DATA FOR THE TASK:
╔══

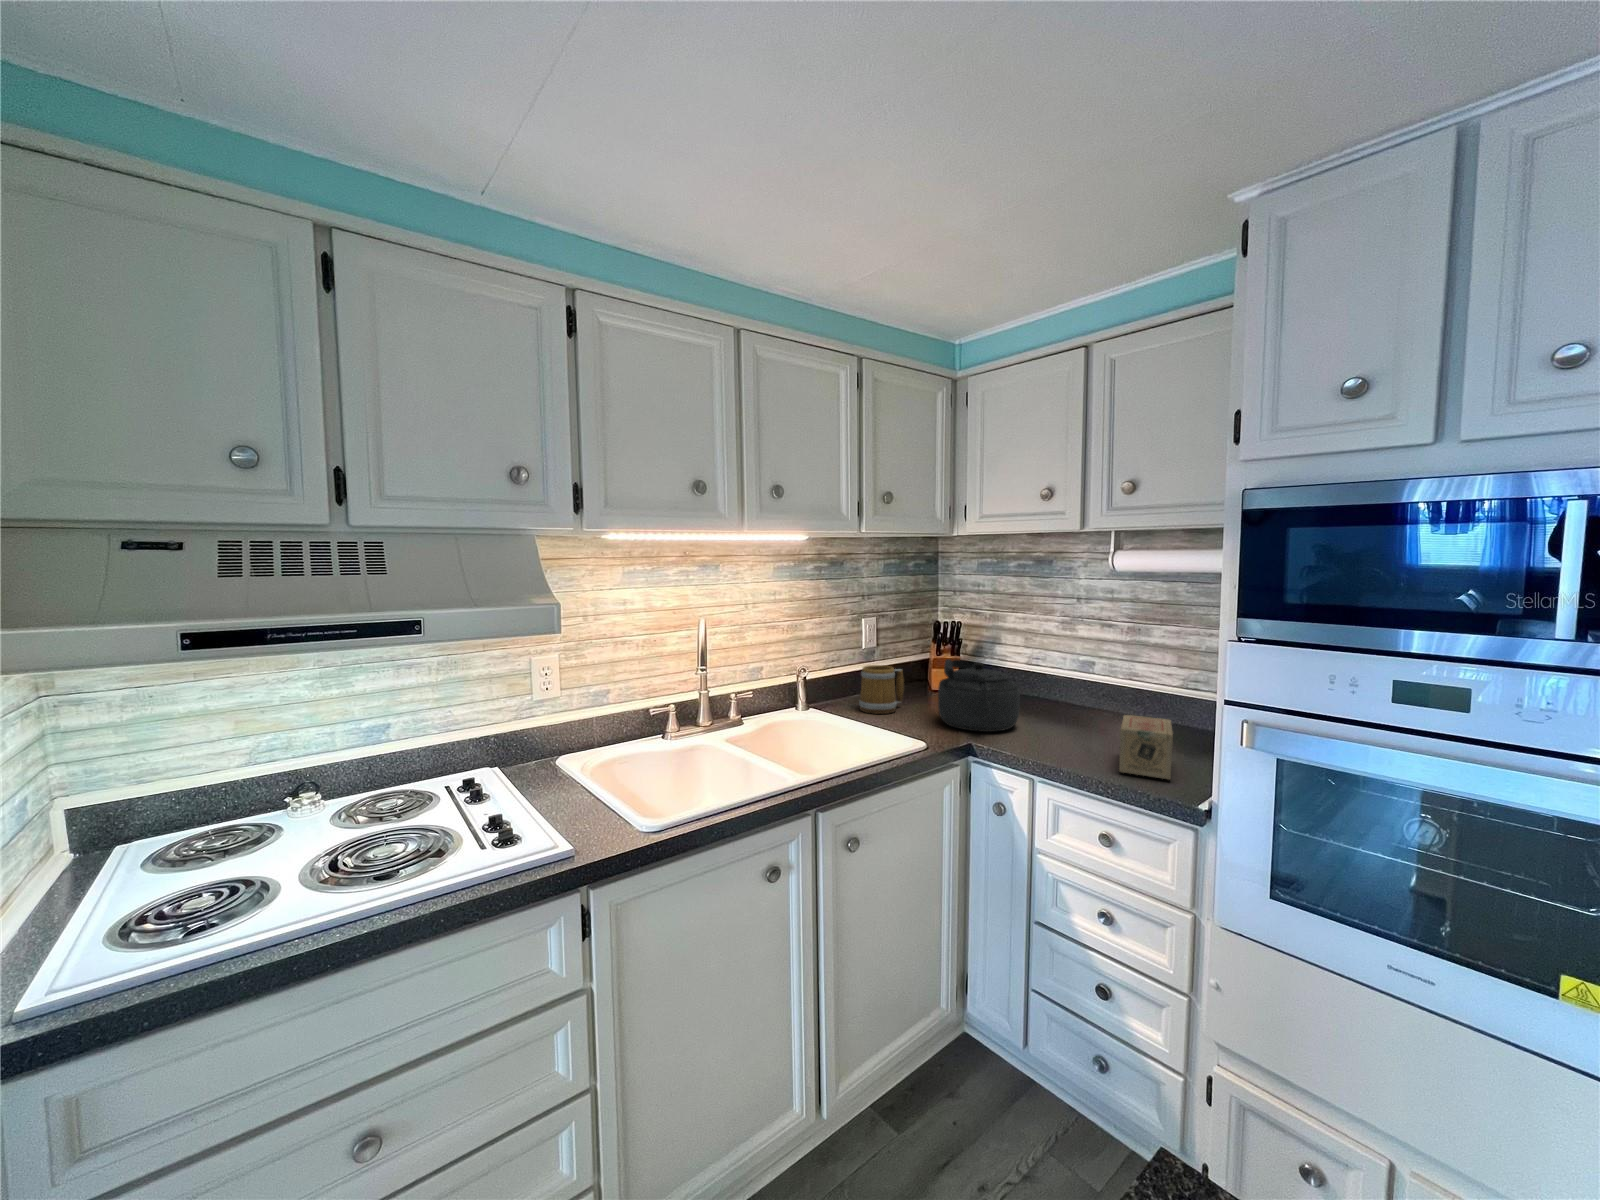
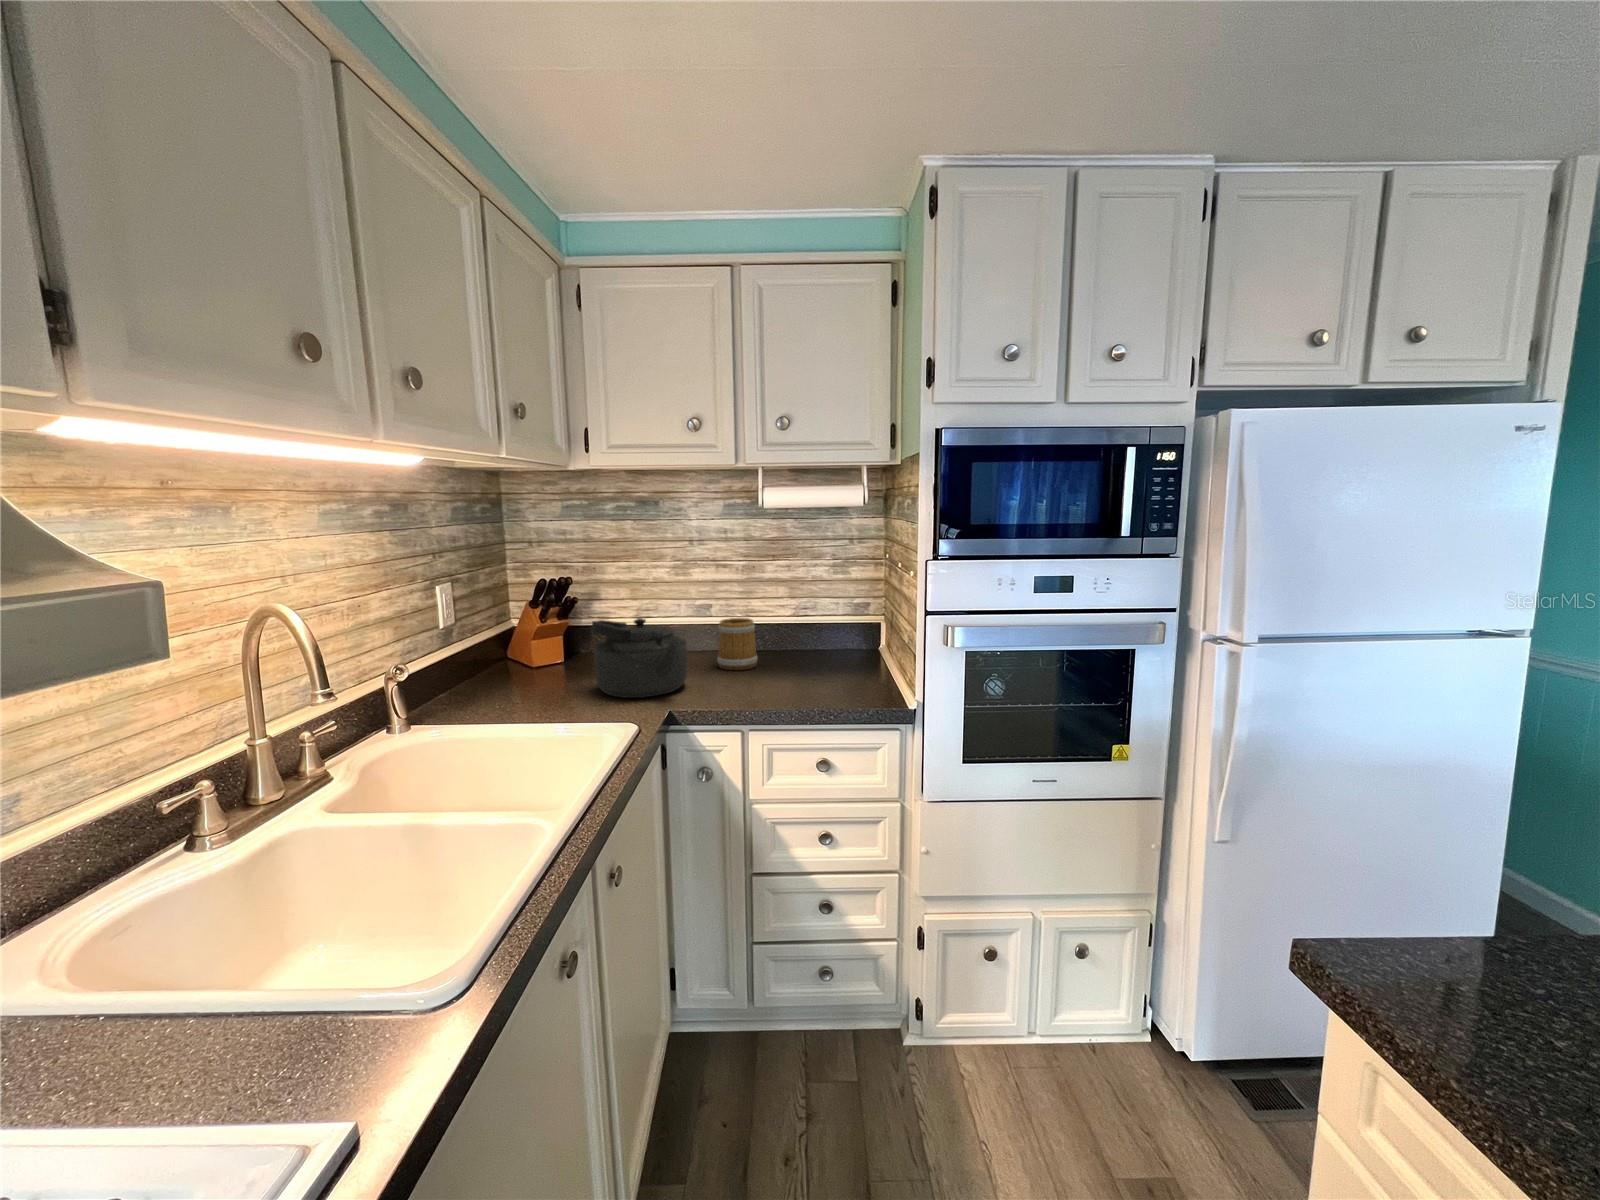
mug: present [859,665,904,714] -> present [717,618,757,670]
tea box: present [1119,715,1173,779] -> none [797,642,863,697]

╚══
╔══

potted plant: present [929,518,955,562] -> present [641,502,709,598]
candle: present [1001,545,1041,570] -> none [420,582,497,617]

╚══
╔══

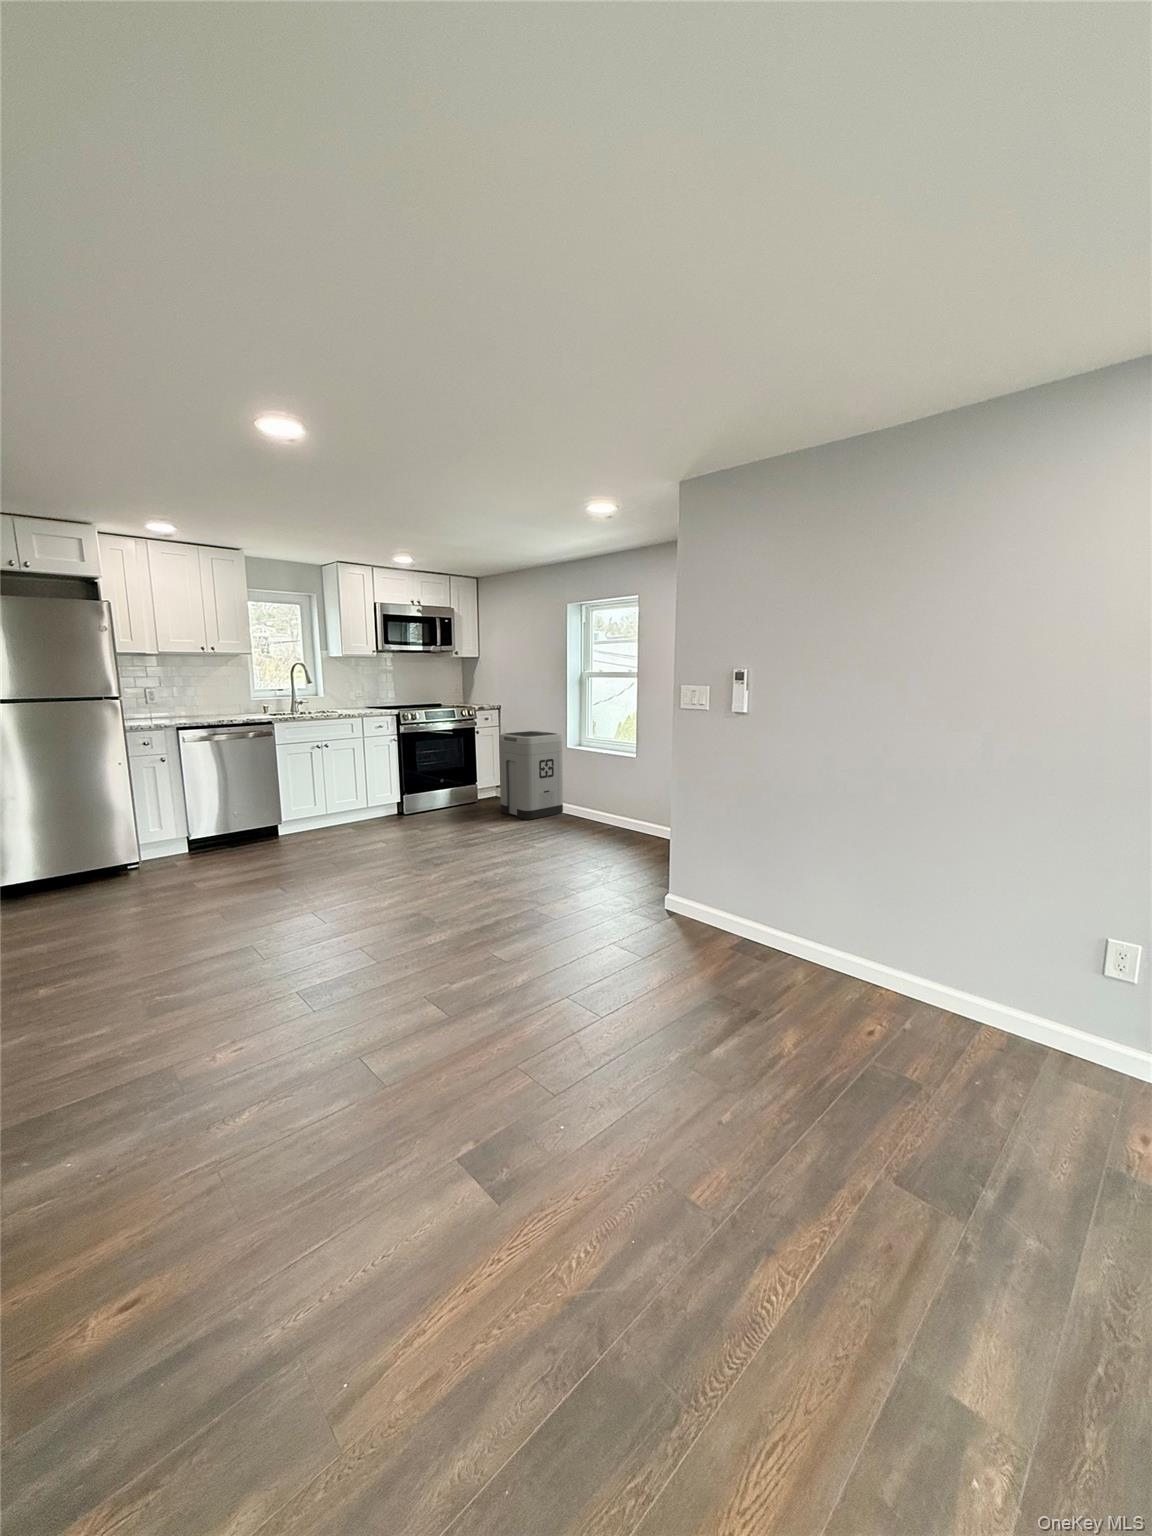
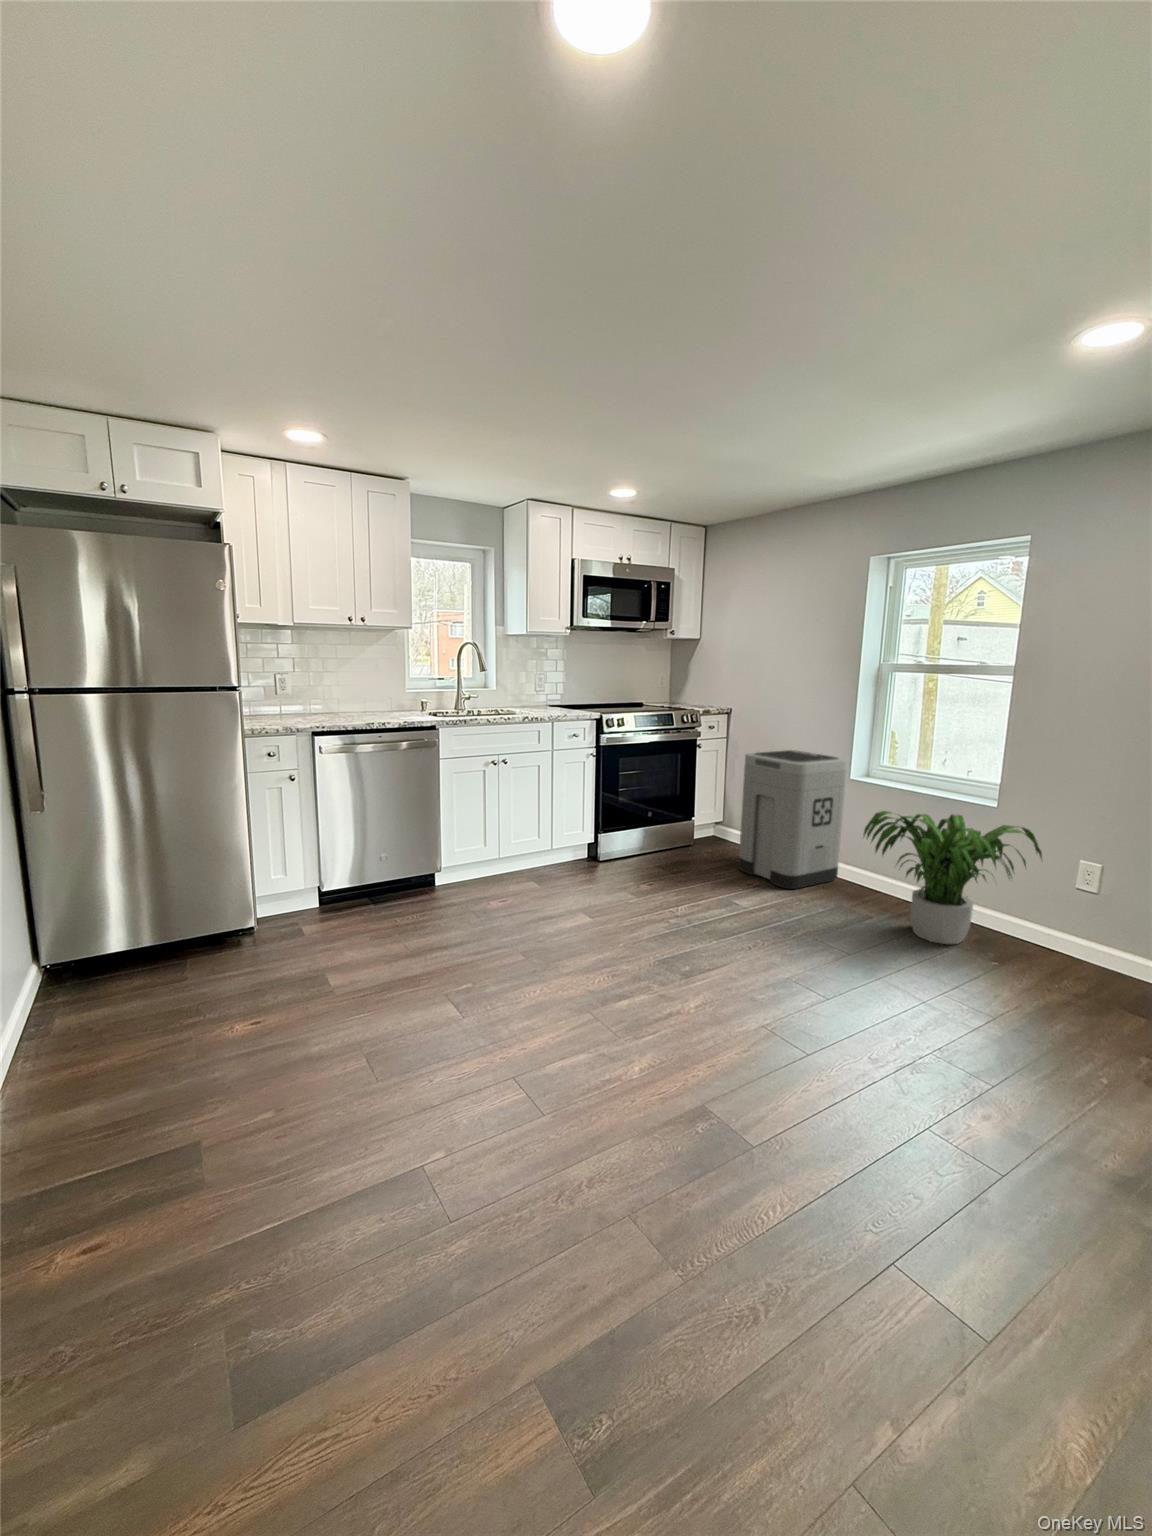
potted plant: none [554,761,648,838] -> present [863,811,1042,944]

╚══

WRITTEN TASK:
Every line in the records above that contains the word "plant" should be copied out.

ANSWER SECTION:
potted plant: present [929,518,955,562] -> present [641,502,709,598]
potted plant: none [554,761,648,838] -> present [863,811,1042,944]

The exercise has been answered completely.